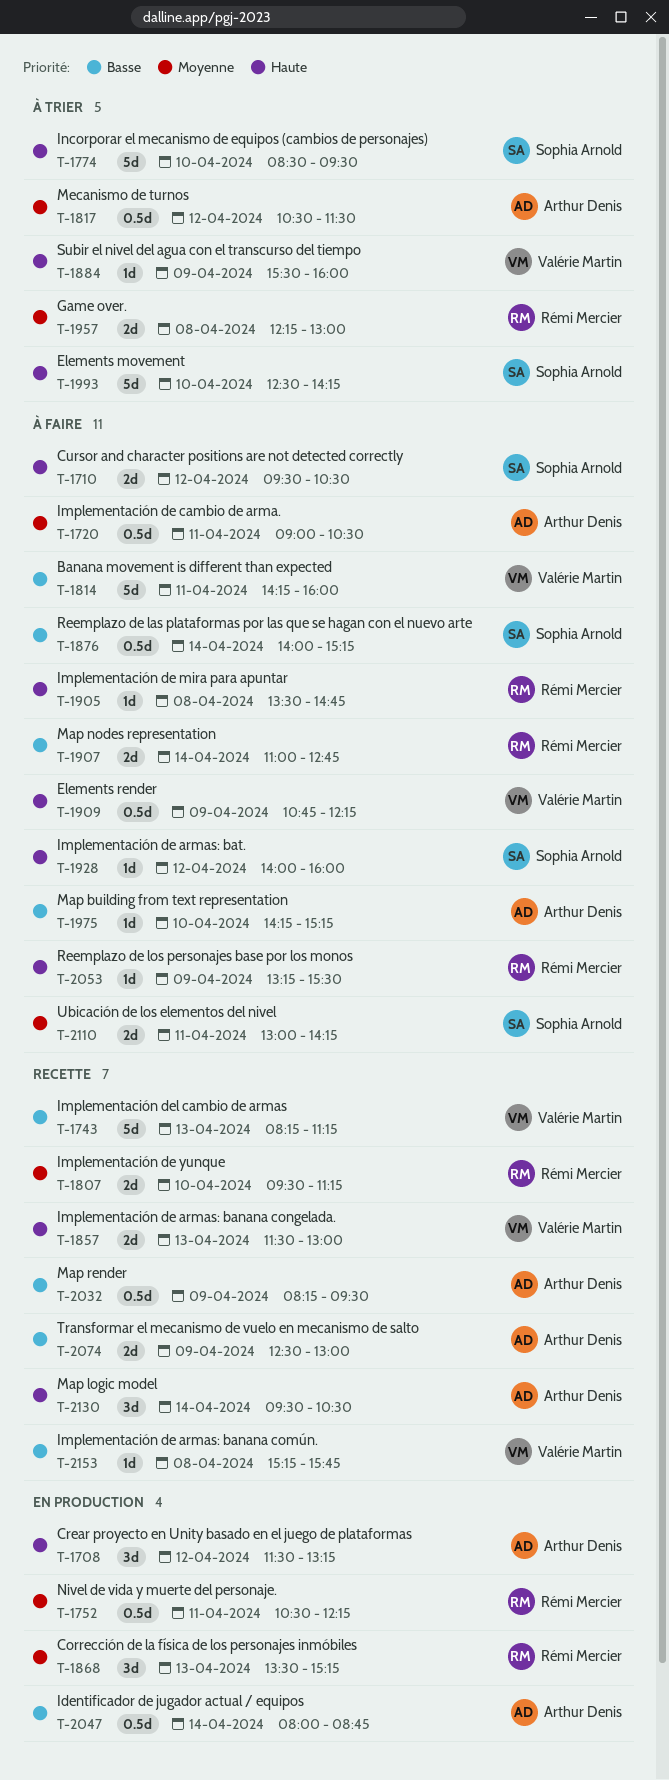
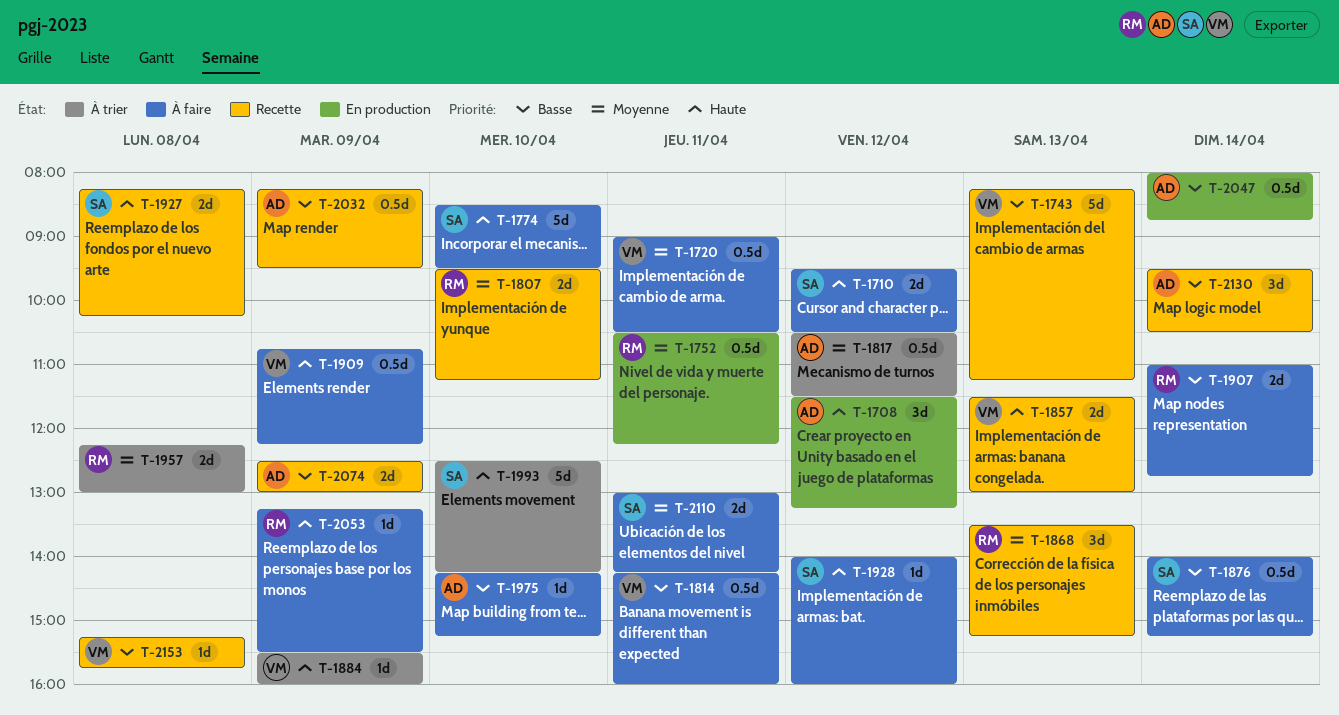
T-1720, owner: Arthur Denis -> Valérie Martin
T-1774, status: À trier -> À faire
T-1814, estimate: 5d -> 0.5d
T-1868, status: En production -> Recette
T-1905: present -> none
T-1927: none -> present
T-2130, priority: Haute -> Basse

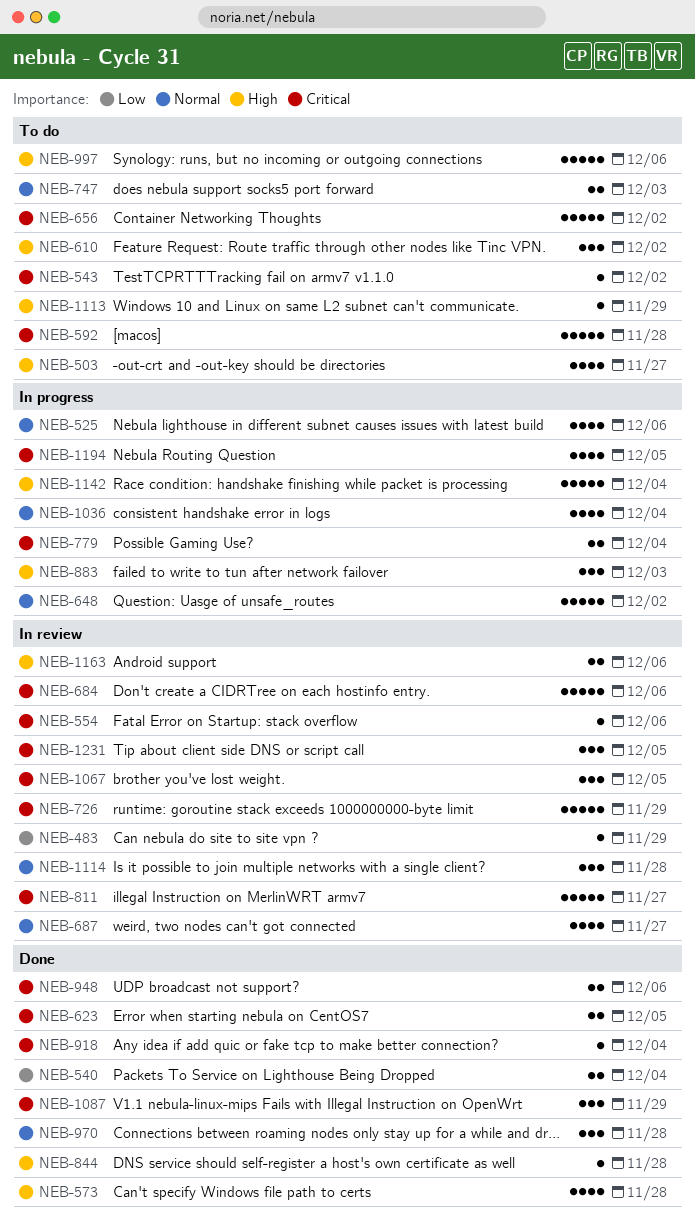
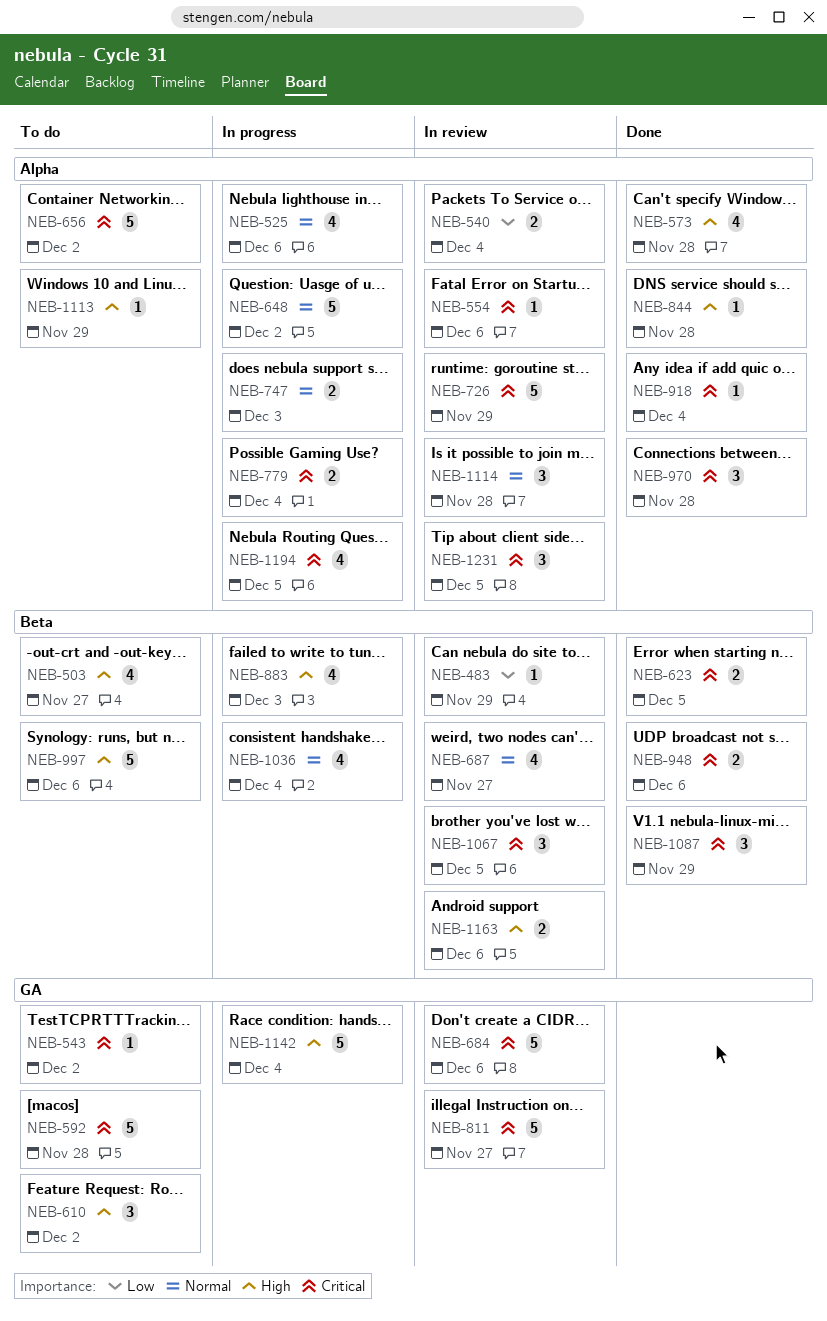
NEB-540, status: Done -> In review
NEB-747, status: To do -> In progress
NEB-883, estimate: 3 -> 4
NEB-970, priority: Normal -> Critical

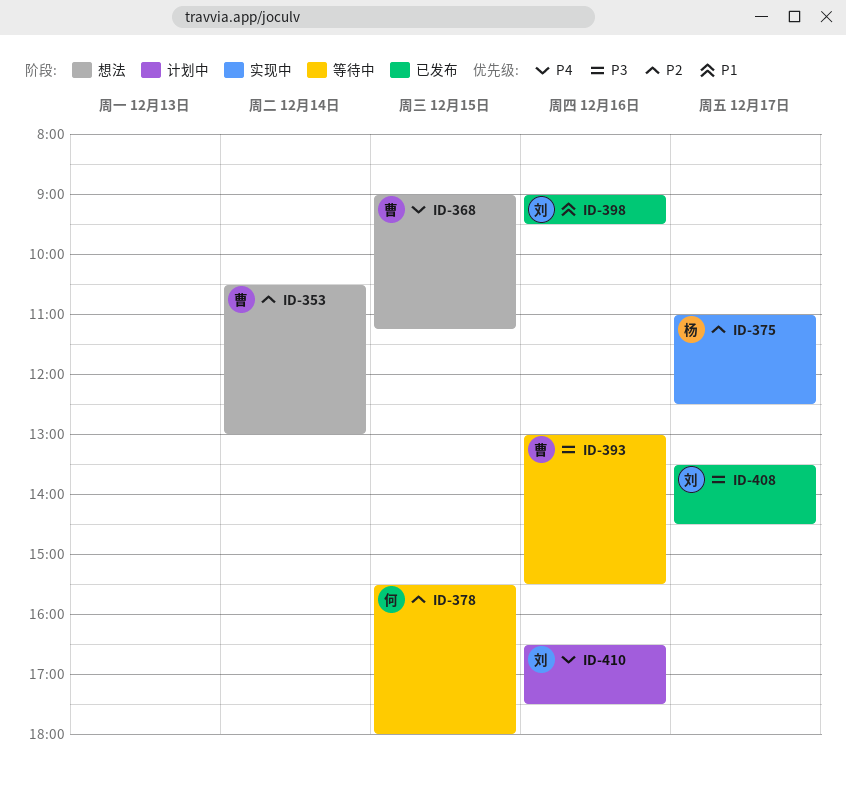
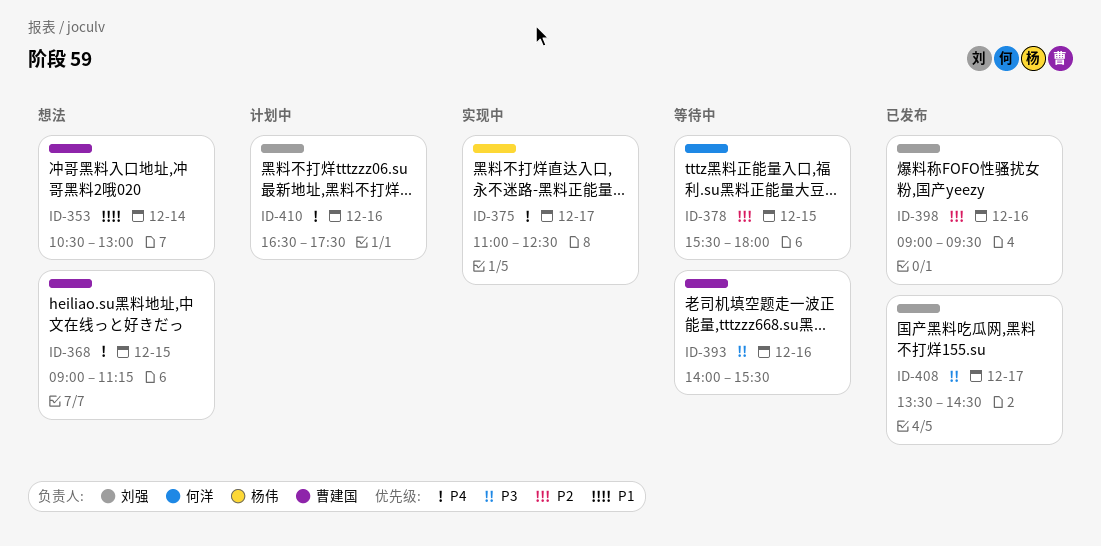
ID-353, priority: P2 -> P1
ID-375, priority: P2 -> P4
ID-393, begins: 13:00 -> 14:00
ID-398, priority: P1 -> P2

● ● ● ●

» **Task objective**
An exact copy of every line above, minus the pictures, is the required output.

» **Task output**
T-1720, owner: Arthur Denis -> Valérie Martin
T-1774, status: À trier -> À faire
T-1814, estimate: 5d -> 0.5d
T-1868, status: En production -> Recette
T-1905: present -> none
T-1927: none -> present
T-2130, priority: Haute -> Basse

NEB-540, status: Done -> In review
NEB-747, status: To do -> In progress
NEB-883, estimate: 3 -> 4
NEB-970, priority: Normal -> Critical

ID-353, priority: P2 -> P1
ID-375, priority: P2 -> P4
ID-393, begins: 13:00 -> 14:00
ID-398, priority: P1 -> P2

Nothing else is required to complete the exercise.